BEGIN DATA PROVIDED
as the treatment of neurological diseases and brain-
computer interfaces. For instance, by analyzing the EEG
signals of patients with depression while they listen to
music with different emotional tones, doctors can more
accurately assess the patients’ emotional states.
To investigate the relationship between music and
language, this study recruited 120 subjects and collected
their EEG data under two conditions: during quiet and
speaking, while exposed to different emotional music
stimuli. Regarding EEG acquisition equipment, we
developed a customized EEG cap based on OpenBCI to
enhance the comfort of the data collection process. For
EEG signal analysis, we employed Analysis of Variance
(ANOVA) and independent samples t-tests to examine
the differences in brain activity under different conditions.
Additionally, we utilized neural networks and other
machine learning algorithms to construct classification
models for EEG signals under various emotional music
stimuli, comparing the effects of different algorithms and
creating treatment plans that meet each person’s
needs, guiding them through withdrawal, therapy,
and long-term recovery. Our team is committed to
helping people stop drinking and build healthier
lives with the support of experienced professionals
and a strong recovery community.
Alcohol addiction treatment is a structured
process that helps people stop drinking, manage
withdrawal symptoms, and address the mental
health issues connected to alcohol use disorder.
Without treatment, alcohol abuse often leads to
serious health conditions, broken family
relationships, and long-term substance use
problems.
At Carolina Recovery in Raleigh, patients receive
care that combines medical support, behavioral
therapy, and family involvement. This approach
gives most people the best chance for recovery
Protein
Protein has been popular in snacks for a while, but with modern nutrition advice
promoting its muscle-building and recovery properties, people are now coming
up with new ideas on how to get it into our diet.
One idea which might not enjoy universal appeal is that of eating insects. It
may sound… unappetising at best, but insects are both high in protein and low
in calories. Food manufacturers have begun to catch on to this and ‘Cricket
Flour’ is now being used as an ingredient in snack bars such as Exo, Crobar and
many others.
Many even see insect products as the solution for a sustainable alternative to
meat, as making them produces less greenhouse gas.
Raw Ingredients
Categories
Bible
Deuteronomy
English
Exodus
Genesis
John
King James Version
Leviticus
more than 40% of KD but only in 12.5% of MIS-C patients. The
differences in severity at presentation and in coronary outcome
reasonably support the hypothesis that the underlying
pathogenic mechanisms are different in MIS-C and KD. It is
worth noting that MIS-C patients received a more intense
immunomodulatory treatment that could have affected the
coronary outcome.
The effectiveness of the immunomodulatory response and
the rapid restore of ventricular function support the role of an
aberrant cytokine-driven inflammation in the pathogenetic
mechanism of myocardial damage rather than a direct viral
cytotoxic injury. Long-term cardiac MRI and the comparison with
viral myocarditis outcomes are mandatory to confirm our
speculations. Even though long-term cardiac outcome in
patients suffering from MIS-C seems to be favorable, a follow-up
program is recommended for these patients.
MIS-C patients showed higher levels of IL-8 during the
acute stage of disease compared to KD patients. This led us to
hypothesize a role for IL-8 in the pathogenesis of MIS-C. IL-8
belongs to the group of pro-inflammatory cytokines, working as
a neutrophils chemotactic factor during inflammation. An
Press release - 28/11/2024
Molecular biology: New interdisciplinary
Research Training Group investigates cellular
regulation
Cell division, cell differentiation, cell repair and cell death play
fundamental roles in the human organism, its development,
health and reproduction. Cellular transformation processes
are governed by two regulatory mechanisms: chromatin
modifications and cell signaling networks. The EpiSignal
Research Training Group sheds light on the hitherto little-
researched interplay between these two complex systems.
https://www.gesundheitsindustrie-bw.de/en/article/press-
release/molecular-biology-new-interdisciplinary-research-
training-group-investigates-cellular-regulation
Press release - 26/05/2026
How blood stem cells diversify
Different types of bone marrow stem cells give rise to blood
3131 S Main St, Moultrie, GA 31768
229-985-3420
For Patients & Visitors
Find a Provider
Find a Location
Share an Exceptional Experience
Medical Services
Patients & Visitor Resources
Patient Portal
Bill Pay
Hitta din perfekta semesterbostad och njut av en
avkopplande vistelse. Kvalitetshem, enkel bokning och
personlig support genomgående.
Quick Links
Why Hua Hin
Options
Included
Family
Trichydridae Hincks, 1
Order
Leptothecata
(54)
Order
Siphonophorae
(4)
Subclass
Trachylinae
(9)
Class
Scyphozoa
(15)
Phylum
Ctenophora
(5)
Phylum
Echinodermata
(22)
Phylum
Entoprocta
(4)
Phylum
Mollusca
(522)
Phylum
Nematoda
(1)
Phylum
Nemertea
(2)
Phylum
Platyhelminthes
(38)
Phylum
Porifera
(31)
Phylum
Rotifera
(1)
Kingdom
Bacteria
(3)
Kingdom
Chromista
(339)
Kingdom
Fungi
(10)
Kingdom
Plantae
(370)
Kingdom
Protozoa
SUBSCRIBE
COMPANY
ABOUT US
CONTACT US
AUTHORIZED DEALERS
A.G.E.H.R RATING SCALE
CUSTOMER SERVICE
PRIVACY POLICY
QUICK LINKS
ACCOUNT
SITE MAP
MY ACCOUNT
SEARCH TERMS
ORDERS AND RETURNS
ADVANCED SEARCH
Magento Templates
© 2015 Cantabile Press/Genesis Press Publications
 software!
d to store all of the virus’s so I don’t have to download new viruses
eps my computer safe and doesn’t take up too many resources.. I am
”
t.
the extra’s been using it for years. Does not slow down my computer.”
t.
END DATA PROVIDED
• **HOW TO COMPLETE THIS TASK**:
Pull out every line above that holds the word "biology".

• **TASK OUTPUT**:
Molecular biology: New interdisciplinary
release/molecular-biology-new-interdisciplinary-research-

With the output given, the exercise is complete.